Note : This section contains implementation details that are needed only if you want to write your own patch or diff procedure, you don't have to worry about internals if you want to use existing procedures.

Basic GUO ontology is not expressive enough to work with blank nodes, so some custom extensions \$ are needed.

In the rest of the description:

```@prefix guo: <http://webr3.org/owl/guo#>
```

is assumed.

The diff contains one node of `rdf:type guo:diff` .
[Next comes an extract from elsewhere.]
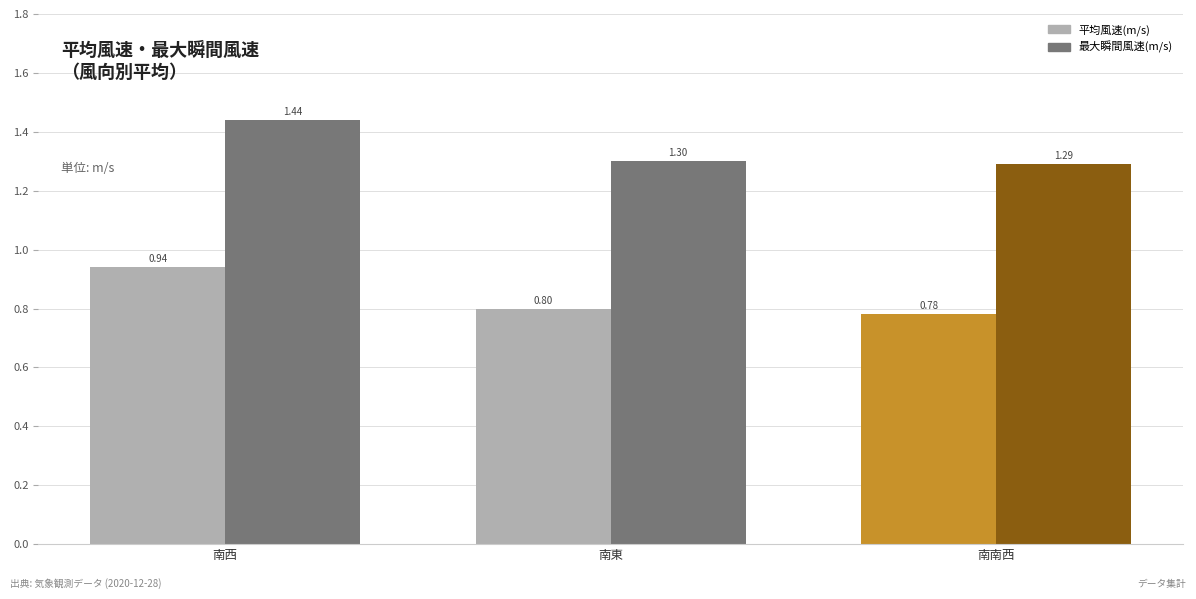

What is the sum of the 最大瞬間風速(m/s) values at 南西 and 南南西?

2.7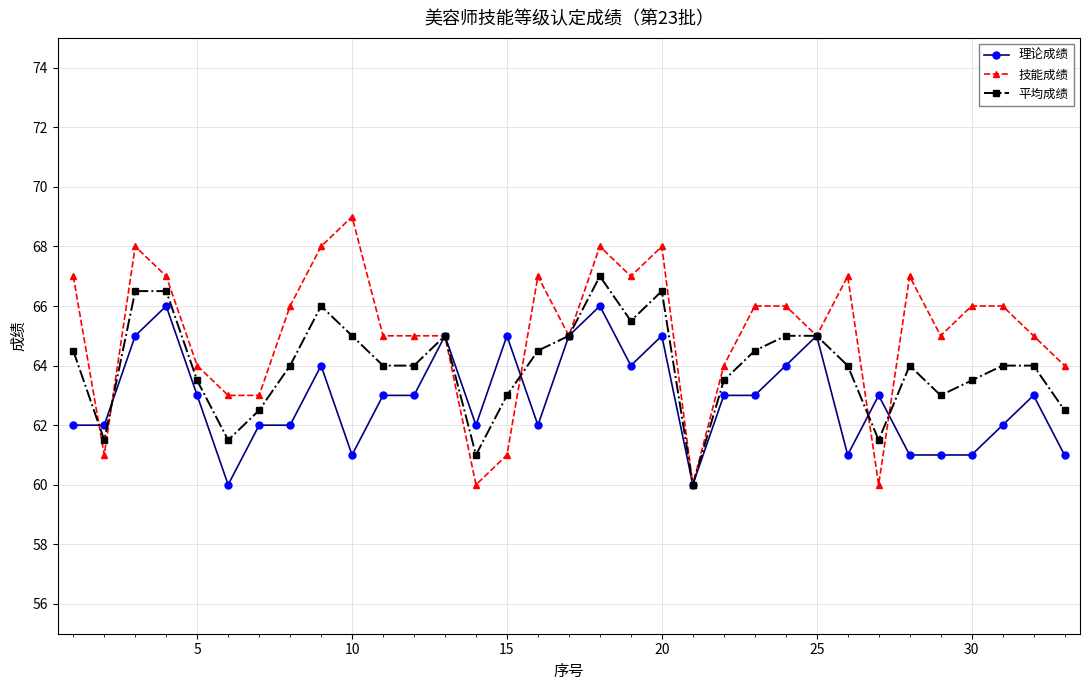

What is the value of the 理论成绩 point at the 27th from the left?

63.0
For debugging purpose it has properties `guo:graph1` and `guo:graph2` that corespond to `gfrom` and `gto` arguments of DB.DBA.RDF_SUO_DIFF_TTL .

The diff also contains zero or more nodes of `rdf:type guo:UpdateInstruction` . These nodes are as described in basic GUO ontology, but `guo:target_graph` is now optional, `guo:target_subject` can be a blank node and objects of predicates "inside" values of `guo:insert` and `guo:delete` can also be blank nodes. These blank nodes are "placeholders" for values, calculated according to the most important GUO extension - rule nodes.

There are eight sorts of rule nodes, four for `gfrom` side of diff and four similar for `gto` side. Out of four sorts related to one side, two are for functional properties and two similar are for inverse functional properties. Thus `rdf:type-s` of these nodes are:

```guo:from-rule-FP0,
guo:from-rule-FP1,
guo:from-rule-IFP0,
guo:from-rule-IFP1
```

and

```guo:to-rule-FP0,
guo:to-rule-FP1,
guo:to-rule-IFP ,
guo:to-rule-IFP1 .
```

Each rule node has property `guo:order` that is an non-negative integer.

These integers enumerate all `guo:from-rule-` ... nodes, starting from zero.

When patch procedure works, these rules are used in this order, the result of each rule is a blank node that either exists in the graph or just created.

All results are remembered for use in the rest of the patch procedure.

Similarly, other sequence of these integers enumerate all `guo:to-rule-` ... nodes, also starting from zero.

Consider a sequence of `guo:from-rule-` ... nodes, because `guo:to-rule-` nodes have identical properties.

A rule node can have zero or more values of `guo:dep` property, each value is a bnode that is rule node that should be calculated before the current one.

Every rule has exactly one predicate `guo:path` that is a blank node. Each property of this blank node describes one possible "move of slider": predicate to follow is in predicate position and a node to start from is in object position. An IRI or a literal in object position is used as is, a blank node in object position should be of type `guo:from-rule-` ... and have smaller `guo:order` so it refers to already calculated result bnode of some preceding rule.

Rule of form:

```R a guo:from-rule-IFP1 ;
guo:path [ P1 O1 ; P2 O2 ; ... ; Pn On ] .
```

searches for a unique blank node `_:Rres` that is a common subject of triples:

``` _:Rres P1 O1
_:Rres P2 O2
. . .
_:Rres Pn On
```

in the gfrom graph.

If subjects differ in these triples or some triples are not found or the subject is not a blank node then an appropriate error is logged and rule fails, otherwise `_:Rres` is remembered as the result of the rule.

Similarly, rule of form:

```R a guo:from-rule-FP1 ;
guo:path [ P1 O1 ; P2 O2 ; ... ; Pn On ] .
```

searches for a unique blank node `_:Rres` that is a common object of triples:

``` O1 P1 _:Rres
O2 P2 _:Rres
. . .
On Pn _:Rres
```

in the gfrom graph.

Rule of form:

```R a guo:from-rule-IFP0 ;
guo:path [ P1 O1 ; P2 O2 ; ... ; Pn On ] .
```

ensures that the `gfrom` graph does not contain any triple like:

``` _:Rres P1 O1
_:Rres P2 O2
```

or

```_:Rres Pn On
```

It is an error if something exists. If nothing found then the result of the rule is newly created unique blank node. That's how patch procedure creates new blank nodes when it inserts "totally new" data.

Similarly, rule of form:

```R a guo:from-rule-IFP0 ;
guo:path [ P1 O1 ; P2 O2 ; ... ; Pn On ] .
```

ensures that the `gfrom` graph does not contain any triple like:

```O1 P1 _:Rres
O2 P2 _:Rres
```

or

``` On Pn _:Rres
```

Current version of patch procedure does not use rules `guo:to-rule-` ... , however they can be used by custom procedure of few sorts. First, these rules can be used to produce a "reversed diff". Next, these rules can be used to validate the result of the patch - if the patch can not be reverted then the result is "suspicious".